In order to see success (and, as a result, happy patients and clients), the approach needs not only consistency in application, but specific, realistic goals from the outset. For example, a client saying “I want a calm dog” is not enough. Instead, get specific: “Does not panic during fireworks” for a noise-phobic dog, or “Can be left alone” for a separation anxiety case. This level of detail changes the medical management and behavior modifications selected for the case.

One key to Dr. Radosta's approach is a sometimes overlooked aspect of efficient practice management: using you, the team, for everything you can do.

First: the front desk.

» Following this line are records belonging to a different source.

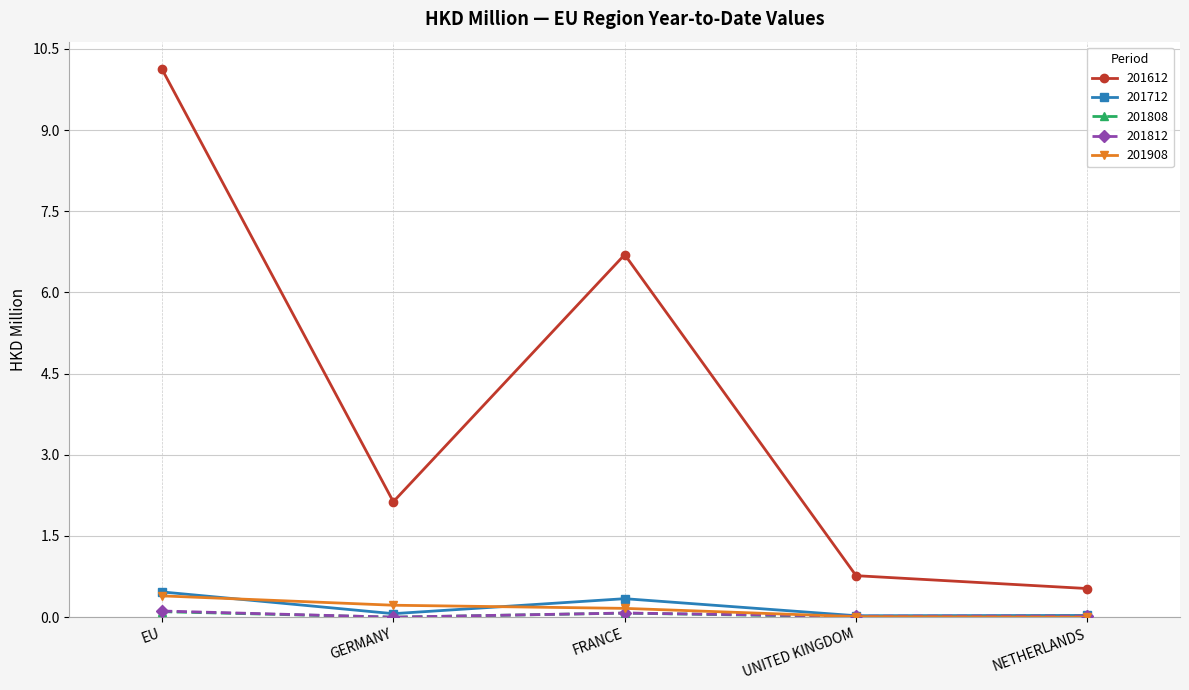

What is the greatest value displayed?

10.1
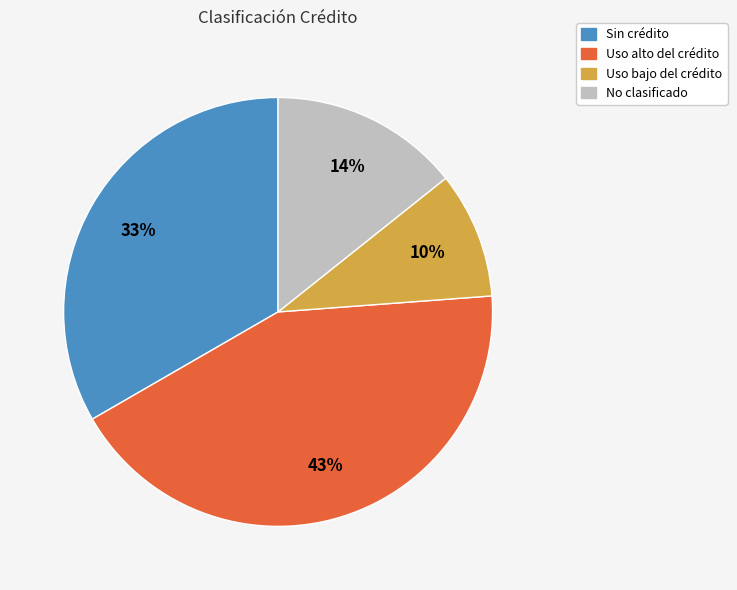

To the nearest percent, what is the difference between the largest and smallest slice percentages?

33%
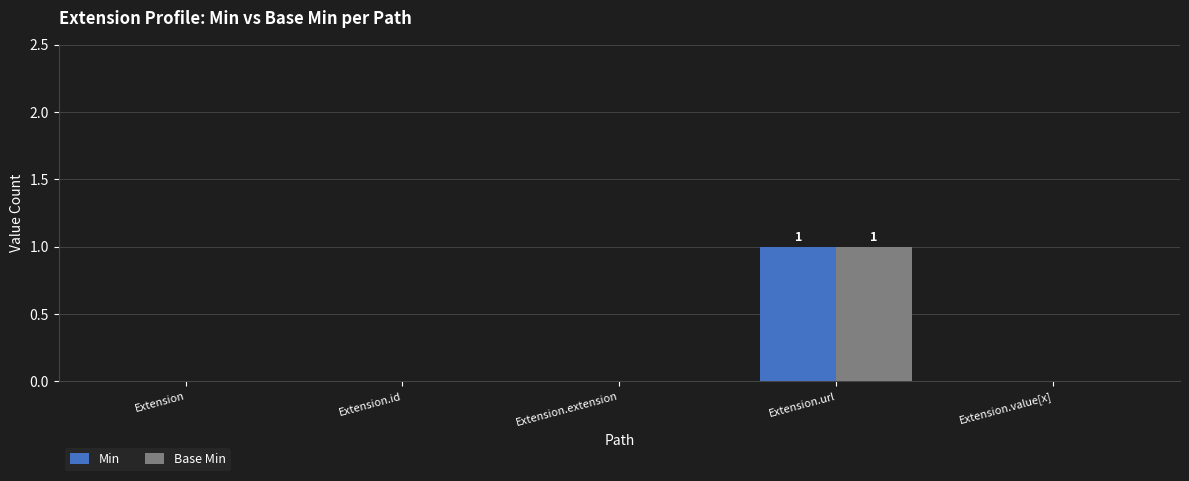

Count the number of data series in this chart.

2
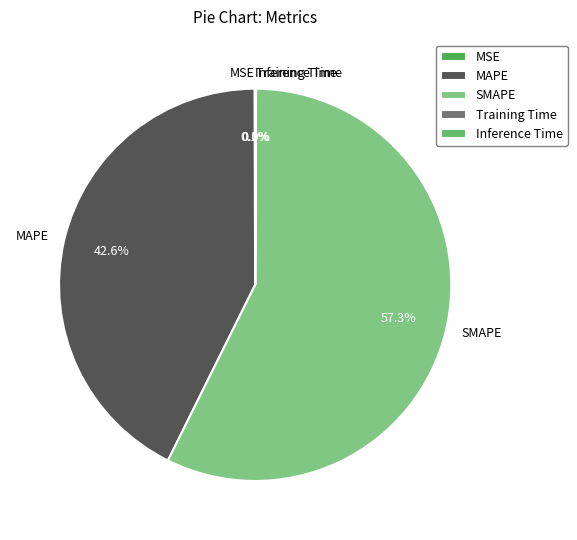

Is there any slice that represents more than half of the pie?

Yes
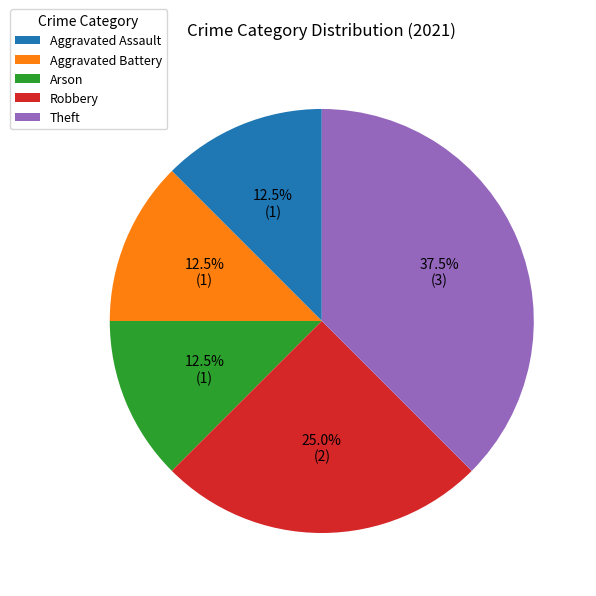

How many slices are in this pie chart?

5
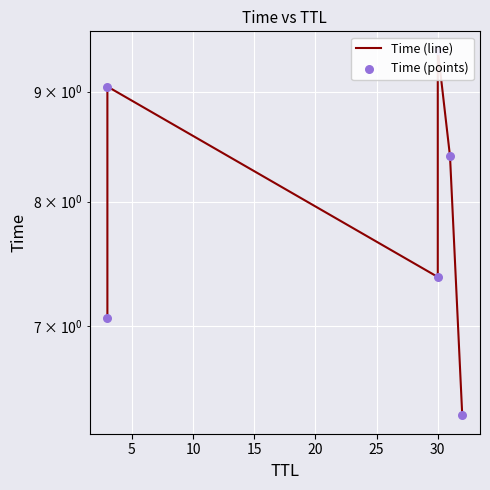

Which series contains the lowest Y value?

Time (line)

She suggests the front desk team have clients fill out simple one-page screening forms (available on her website) regarding the pet's psychological health. The form also can be passed to clients scheduling wellness appointments that may mention behavioral issues and for patients over 10 years old where cognitive dysfunction is noted. This will save time and prevent the doctor from being blindsided by behavioral problems in the exam room.

Regarding treatment, here's where the rest of the team comes in. Dr. Radosta says that there are more layers to handling this type of patient than just prescribing trazodone, fluoxetine, clomipramine or alprazolam.

“Behavioral plans have three parts: management, medical treatment and behavioral treatment,” she says, “And veterinarians are often falling short on the behavioral component.”

Here's how Dr. Radosta says that last element can be tightened up: Following the exam and client consultation, the veterinarian should identify the behavior diagnosis and determine a plan. Then-another chance to utilize your in-house veterinary professionals-rely on technicians to institute that plan. Have a technician show clients how to implement the desired training/behavior modification techniques and carry out weekly follow-up sessions.

Having an educated, enthusiastic behavior-focused technician team is key to this approach.